Nick Sasso on His Beautiful Debut Feature, Haymaker Image

Nick Sasso on His Beautiful Debut Feature, Haymaker

By Lorry Kikta | April 13, 2021

How much of what happens in the film is based on your actual experiences.
Yeah. I mean, nothing really. Honestly, I’m really an extrovert. In terms of my experience, I think, if anything, I’ve been fighting for a long, long time, and I knew that was something that I wanted to get on screen because I felt like as an independent film, I knew that was like what we’d call add value, right? I was like, “Okay, well it may be a small movie, but  I know that my fight friends, who are legit fighters, and I were like, “Yeah, well, this will be a cool aspect of this small little under a million-dollar movie. We’ll have dope fighting in it.” And then I was like, “Yeah, but I don’t want to do a fight movie. I want there to be a heart to this movie.” Because I love drama, you know?

So I was hoping that maybe the fighting aspect could be a gateway to some of the other sort of tender moments. Sort of like a Silver Linings Playbook kind of a thing or something like that. Sort of like a warm blanket kind of a movie was my hope.

That totally was pulled off because I was like… Because for some reason, I don’t know why, but I ended up covering a lot of boxing and like fighting movies.
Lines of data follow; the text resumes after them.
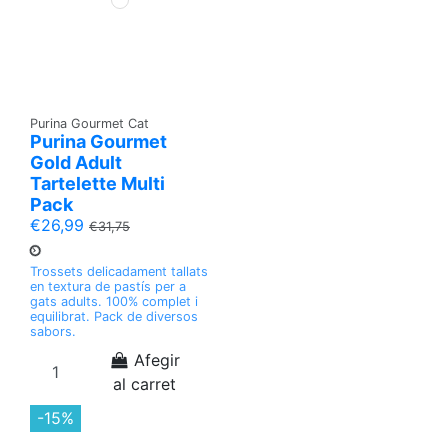
Purina Gourmet Cat
Purina Gourmet
Gold Adult
Tartelette Multi
Pack
€26,99
€31,75
Trossets delicadament tallats
en textura de pastís per a
gats adults. 100% complet i
equilibrat. Pack de diversos
sabors.
Afegir
al carret
-15%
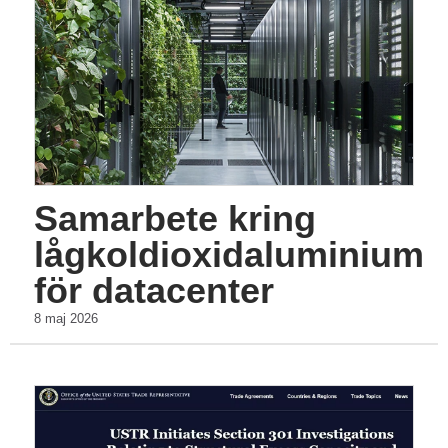
Samarbete kring
lågkoldioxidaluminium
för datacenter
8 maj 2026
They give them to me. I’m not an expert on any of this stuff at all. So I was like, “Okay, well, here we go.” And I didn’t know what was going to happen. And I was like, “Oh my God, this is not what I thought it was going to be.”  I liked the fact that it also has a heart to it, as you said.
Sure. Yeah. I think when we first started making it, I love the Safdie brothers, and I love… I don’t know if you’ve seen their movie Heaven Knows What that they did. It was a micro-budget movie that they did before Good Time about. I believe it was heroin addicts, and I just was so inspired because it’s like a very docu-narrative. Nomi and our plan were we were originally going to do a docu-narrative type thing because I have the fight experience, and she has the performance experience. So we were like, “That’s what we’ll do. We’ll kind of workshop it that way.” And as we were rehearsing, we were using our names because we were like, “Okay, if I’m fighting at the end, people are going to be calling me Nick, so we don’t have to say Chris or Joe, and it’s not my name.”

“I don’t want to do a fight movie. I want there to be a heart to this movie.”

So then the producer came to see. We were bringing producers in to watch us rehearse to get them attached. And when we attached Andrew, our producer, he’s like, “Let’s really shoot this thing.” But at that point, we’d gotten so into our names. We just felt like it had such a ring. It was really hard to think of rebranding the character. So we’re just like, “F**k it. Let’s just leave it. Nick and Nomi.” It has a nice ring to it. And so there is that weird kind of thing. We did set out to kind of do it like a docu- narrative, but it ended up being what it is, which is… I think what I’ve heard people say, like the Coen brothers, they say that sort of happens a bunch.

I wanted to talk about Thailand specifically and the Muay Thai scenes. Were you connected with those people, or how did you get in there, and how was that experience?
Oh, the crew over there, like the greatest—the greatest country, the greatest people. It’s the birthplace of this sport, and I don’t know if you know there’s a great story about one of their national treasures with a fighter that went by the name of Nong Toom—Beautiful Boxer. There was a movie named about her, and she was a fighter who, after winning enough money, and in Muay Thai, she transitioned. She became a post-operative trans female. And there’s a movie about her called Beautiful Boxer, and she was nationally revered. Her nickname was LadyBoy. This is a derogatory term by today’s standards, but the nation loved her at the time. At the time, she was a male boxer but grew out her hair and was wearing a sports bra, I think, but she wasn’t on hormones, I think. But we’re talking like a champion, like a stadium champion. And when she won, she retired and was like, that’s it. Nong Toom. That was the story.

In terms of the fighters in the movie, Brett Hlavacek, who I fight in the end, he’s a world-class fighter. He’s an actual WBC belt holder. He’s a world and national champion. I mean, the guy’s incredible. He has huge connections out there, and so through him, he’s an associate producer on the movie, I connected to all sorts of folks in Thailand, and we went over there together.

We all just stayed together at this one gym. We trained, we filmed. We went out, we filmed. We did all that stuff, just sort of naturally, which is the same way we did it in Greece through Nomi’s connections over there. So yeah. That’s one of the ways of maximizing our budget. It was like, “All right, I know that these people that I’m working with that I’m friends with,” it’s just scrappiness. We’re just doing what we can to tell a story that hopefully cracks zeitgeist, so to speak, if that makes any sense.